### 할 일
"I'm graduated in" 문구가 있는 줄부터 "[KME Android Demo" 문구가 있는 줄까지, 두 줄을 포함해 아래 항목의 줄을 그대로 다시 적으세요. 그림은 답에서 빼세요.

### 데이터 항목
'''

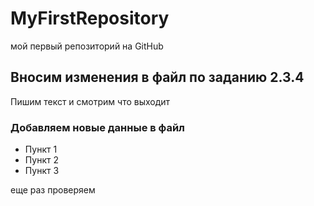 # MyFirstRepository
мой первый репозиторий на GitHub
## Вносим изменения в файл по заданию 2.3.4
Пишим текст и смотрим что выходит

### Добавляем новые данные в файл
* Пункт 1
* Пункт 2
* Пункт 3

еще раз проверяем 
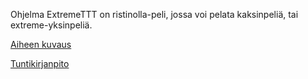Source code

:Ohjelma ExtremeTTT on ristinolla-peli, jossa voi pelata kaksinpeliä, tai extreme-yksinpeliä.

[Aiheen kuvaus](Dokumentaatio/aiheenKuvausJaMääritelmä.md)

[Tuntikirjanpito](Dokumentaatio/tuntikirjanpito.md)

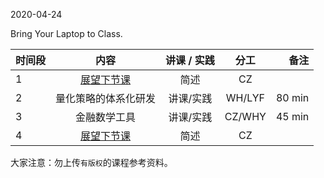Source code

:  

2020-04-24

Bring Your Laptop to Class. 


|  时间段  |  内容    | 讲课 / 实践     |  分工  |备注       |
| :---     |   :----:    |   :----:    |    :----:    |       ---: |
|    1     | [展望下节课](../../Schedule/WW9/WW9-Plan.md)     |   简述  |   CZ     |        |
|    2     |  量化策略的体系化研发    |    讲课/实践      |   WH/LYF     |   80  min |
|    3     |  金融数学工具 |  讲课/实践   |     CZ/WHY      |   45  min    |
|    4     | [展望下节课](../WW11/WW11-Plan.md)     |  简述   |     CZ     |        |



大家注意：勿上传``有版权``的课程参考资料。
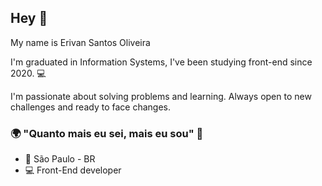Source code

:## Hey  👋

My name is Erivan Santos Oliveira

I'm graduated in Information Systems, I've been studying front-end since 2020. 💻

I'm passionate about solving problems and learning. Always open to new challenges and ready to face changes.

### 🌍  "Quanto mais eu sei, mais eu sou"  🧠

-   📍  São Paulo - BR
-   💻  Front-End developer 
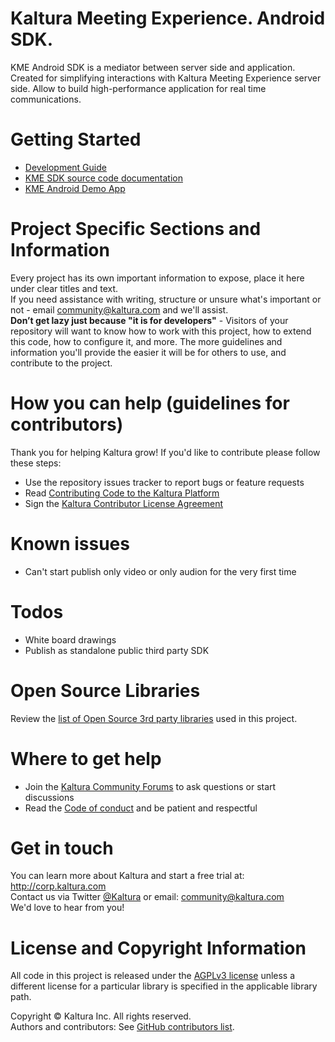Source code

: # Kaltura Meeting Experience. Android SDK.
KME Android SDK is a mediator between server side and application. Created for simplifying interactions with Kaltura Meeting Experience server side.
Allow to build high-performance application for real time communications.
# Getting Started
* [Development Guide](user-guide.md)
* [KME SDK source code documentation](https://kaltura.github.io/kme-sdk-android/)
* [KME Android Demo App](https://github.com/kaltura/kme-sdk-android/tree/master/kmeapp)

# Project Specific Sections and Information
Every project has its own important information to expose, place it here under clear titles and text.  
If you need assistance with writing, structure or unsure what's important or not - email community@kaltura.com and we'll assist.  
**Don’t get lazy just because "it is for developers"** - Visitors of your repository will want to know how to work with this project, how to extend this code, how to configure it, and more. The more guidelines and information you'll provide the easier it will be for others to use, and contribute to the project.

# How you can help (guidelines for contributors) 
Thank you for helping Kaltura grow! If you'd like to contribute please follow these steps:
* Use the repository issues tracker to report bugs or feature requests
* Read [Contributing Code to the Kaltura Platform](https://github.com/kaltura/platform-install-packages/blob/master/doc/Contributing-to-the-Kaltura-Platform.md)
* Sign the [Kaltura Contributor License Agreement](https://agentcontribs.kaltura.org/)

# Known issues
 - Can't start publish only video or only audion for the very first time

# Todos
 - White board drawings
 - Publish as standalone public third party SDK
 
# Open Source Libraries
Review the [list of Open Source 3rd party libraries](open-source-libraries.md) used in this project.

# Where to get help
* Join the [Kaltura Community Forums](https://forum.kaltura.org/) to ask questions or start discussions
* Read the [Code of conduct](https://forum.kaltura.org/faq) and be patient and respectful

# Get in touch
You can learn more about Kaltura and start a free trial at: http://corp.kaltura.com    
Contact us via Twitter [@Kaltura](https://twitter.com/Kaltura) or email: community@kaltura.com  
We'd love to hear from you!

# License and Copyright Information
All code in this project is released under the [AGPLv3 license](http://www.gnu.org/licenses/agpl-3.0.html) unless a different license for a particular library is specified in the applicable library path.   

Copyright © Kaltura Inc. All rights reserved.   
Authors and contributors: See [GitHub contributors list](https://github.com/kaltura/YOURREPONAME/graphs/contributors).
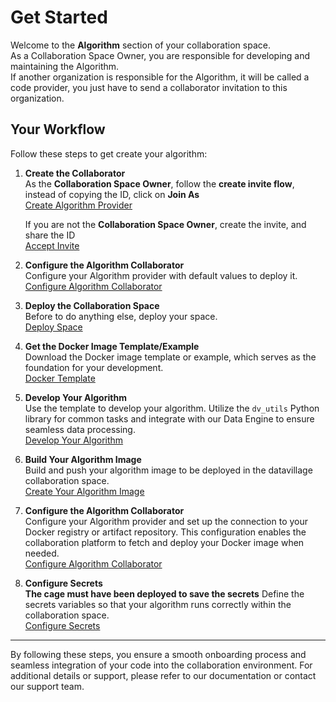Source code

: # Get Started

Welcome to the **Algorithm** section of your collaboration space.  
As a Collaboration Space Owner, you are responsible for developing and maintaining the Algorithm.  
If another organization is responsible for the Algorithm, it will be called a code provider, you just have to send a collaborator invitation to this organization.  

## Your Workflow

Follow these steps to get create your algorithm:

1. **Create the Collaborator**  
   As the **Collaboration Space Owner**, follow the **create invite flow**, instead of copying the ID, click on **Join As**  
   [Create Algorithm Provider](/docs/user-manual/code-provider/create-invite)  

   If you are not the **Collaboration Space Owner**, create the invite, and share the ID  
   [Accept Invite](/docs/user-manual/code-provider/accept-invite)  

2. **Configure the Algorithm Collaborator**  
   Configure your Algorithm provider with default values to deploy it.   
   [Configure Algorithm Collaborator](/docs/user-manual/code-provider/configure-collaborator/general)

3. **Deploy the Collaboration Space**   
   Before to do anything else, deploy your space.  
   [Deploy Space](/docs/user-manual/collaboration-space-owner/cage-management/deploy-cage)  

3. **Get the Docker Image Template/Example**  
   Download the Docker image template or example, which serves as the foundation for your development.  
   [Docker Template](/docs/user-manual/code-provider/create-algorithm/get-docker-template)

4. **Develop Your Algorithm**  
   Use the template to develop your algorithm. Utilize the `dv_utils` Python library for common tasks and integrate with our Data Engine to ensure seamless data processing.  
   [Develop Your Algorithm](/docs/user-manual/code-provider/create-algorithm/develop-algorithm)

5. **Build Your Algorithm Image**  
   Build and push your algorithm image to be deployed in the datavillage collaboration space.  
   [Create Your Algorithm Image](/docs/user-manual/code-provider/create-algorithm/create-docker-image)

6. **Configure the Algorithm Collaborator**  
   Configure your Algorithm provider and set up the connection to your Docker registry or artifact repository. This configuration enables the collaboration platform to fetch and deploy your Docker image when needed.  
   [Configure Algorithm Collaborator](/docs/user-manual/code-provider/configure-collaborator/general)

7. **Configure Secrets**   
    **The cage must have been deployed to save the secrets**
   Define the secrets variables so that your algorithm runs correctly within the collaboration space.  
   [Configure Secrets](/docs/user-manual/code-provider/configure-collaborator/configure-secrets)
---

By following these steps, you ensure a smooth onboarding process and seamless integration of your code into the collaboration environment. For additional details or support, please refer to our documentation or contact our support team.
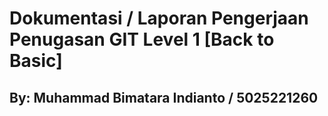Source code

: # Dokumentasi / Laporan Pengerjaan Penugasan GIT Level 1 [Back to Basic]

## By: Muhammad Bimatara Indianto / 5025221260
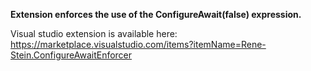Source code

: **Extension enforces the use of the ConfigureAwait(false) expression.**

Visual studio extension is available here: https://marketplace.visualstudio.com/items?itemName=Rene-Stein.ConfigureAwaitEnforcer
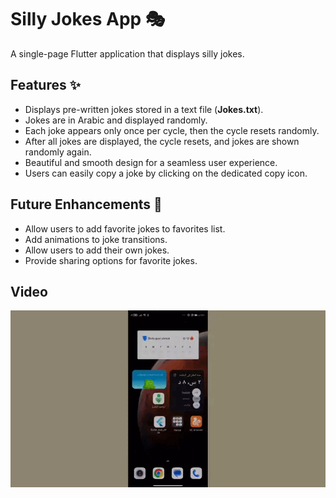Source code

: # Silly Jokes App 🎭
A single-page Flutter application that displays silly jokes. 

## Features ✨
- Displays pre-written jokes stored in a text file (**Jokes.txt**).
- Jokes are in Arabic and displayed randomly.
- Each joke appears only once per cycle, then the cycle resets randomly.
- After all jokes are displayed, the cycle resets, and jokes are shown randomly again.
- Beautiful and smooth design for a seamless user experience.
- Users can easily copy a joke by clicking on the dedicated copy icon.


## Future Enhancements 🔮
- Allow users to add favorite jokes to favorites list.
- Add animations to joke transitions.
- Allow users to add their own jokes.
- Provide sharing options for favorite jokes.


## Video
![](video1.gif)
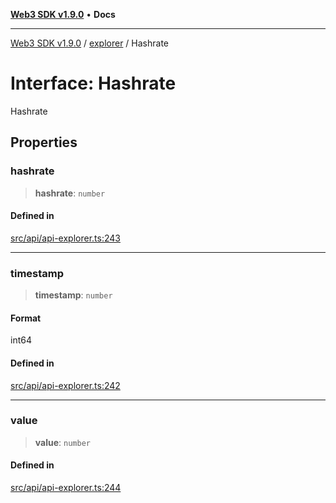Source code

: [**Web3 SDK v1.9.0**](../../../README.md) • **Docs**

***

[Web3 SDK v1.9.0](../../../globals.md) / [explorer](../README.md) / Hashrate

# Interface: Hashrate

Hashrate

## Properties

### hashrate

> **hashrate**: `number`

#### Defined in

[src/api/api-explorer.ts:243](https://github.com/Mystic-Nayy/alephium-web3/blob/ee41f5e0e7d7fb0b155fe62f05b2ac03772895ca/packages/web3/src/api/api-explorer.ts#L243)

***

### timestamp

> **timestamp**: `number`

#### Format

int64

#### Defined in

[src/api/api-explorer.ts:242](https://github.com/Mystic-Nayy/alephium-web3/blob/ee41f5e0e7d7fb0b155fe62f05b2ac03772895ca/packages/web3/src/api/api-explorer.ts#L242)

***

### value

> **value**: `number`

#### Defined in

[src/api/api-explorer.ts:244](https://github.com/Mystic-Nayy/alephium-web3/blob/ee41f5e0e7d7fb0b155fe62f05b2ac03772895ca/packages/web3/src/api/api-explorer.ts#L244)
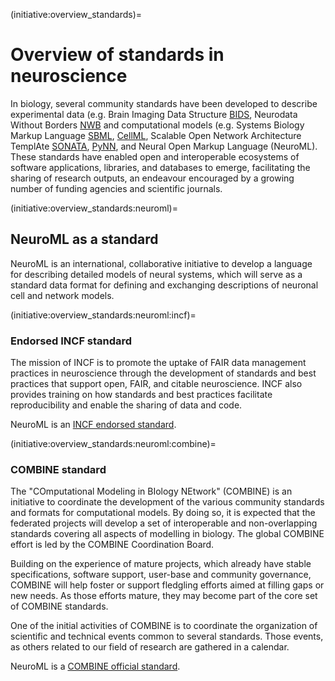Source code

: (initiative:overview_standards)=
# Overview of standards in neuroscience

In biology, several community standards have been developed to describe experimental data (e.g. Brain Imaging Data Structure [BIDS](https://bids.neuroimaging.io/), Neurodata Without Borders [NWB](https://nwb.org) and computational models (e.g. Systems Biology Markup Language [SBML](https://sbml.org), [CellML](https://cellml.org), Scalable Open Network Architecture TemplAte [SONATA](https://github.com/AllenInstitute/sonata), [PyNN](https://neuralensemble.org/docs/PyNN/),  and Neural Open Markup Language (NeuroML).
These standards have enabled open and interoperable ecosystems of software applications, libraries, and databases to emerge, facilitating the sharing of research outputs, an endeavour encouraged by a growing number of funding agencies and scientific journals.

(initiative:overview_standards:neuroml)=
## NeuroML as a standard

NeuroML is an international, collaborative initiative to develop a language for describing detailed models of neural systems, which will serve as a standard data format for defining and exchanging descriptions of neuronal cell and network models.

(initiative:overview_standards:neuroml:incf)=
### Endorsed INCF standard

The mission of INCF is to promote the uptake of FAIR data management practices in neuroscience through the development of standards and best practices that support open, FAIR, and citable neuroscience.
INCF also provides training on how standards and best practices facilitate reproducibility and enable the sharing of data and code.

NeuroML is an [INCF endorsed standard](https://www.incf.org/sbp/neuroml).

(initiative:overview_standards:neuroml:combine)=
### COMBINE standard

The "COmputational Modeling in BIology NEtwork" (COMBINE) is an initiative to coordinate the development of the various community standards and formats for computational models.
By doing so, it is expected that the federated projects will develop a set of interoperable and non-overlapping standards covering all aspects of modelling in biology.
The global COMBINE effort is led by the COMBINE Coordination Board.

Building on the experience of mature projects, which already have stable specifications, software support, user-base and community governance, COMBINE will help foster or support fledgling efforts aimed at filling gaps or new needs.
As those efforts mature, they may become part of the core set of COMBINE standards.

One of the initial activities of COMBINE is to coordinate the organization of scientific and technical events common to several standards.
Those events, as others related to our field of research are gathered in a calendar.

NeuroML is a [COMBINE official standard](http://co.mbine.org/standards/neuroml).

'''

### 결과
I'm graduated in Information Systems, I've been studying front-end since 2020. 💻

I'm passionate about solving problems and learning. Always open to new challenges and ready to face changes.

### 🌍  "Quanto mais eu sei, mais eu sou"  🧠

-   📍  São Paulo - BR
-   💻  Front-End developer 
Source code

: # Kaltura Meeting Experience. Android SDK.
KME Android SDK is a mediator between server side and application. Created for simplifying interactions with Kaltura Meeting Experience server side.
Allow to build high-performance application for real time communications.
# Getting Started
* [Development Guide](user-guide.md)
* [KME SDK source code documentation](https://kaltura.github.io/kme-sdk-android/)
* [KME Android Demo App](https://github.com/kaltura/kme-sdk-android/tree/master/kmeapp)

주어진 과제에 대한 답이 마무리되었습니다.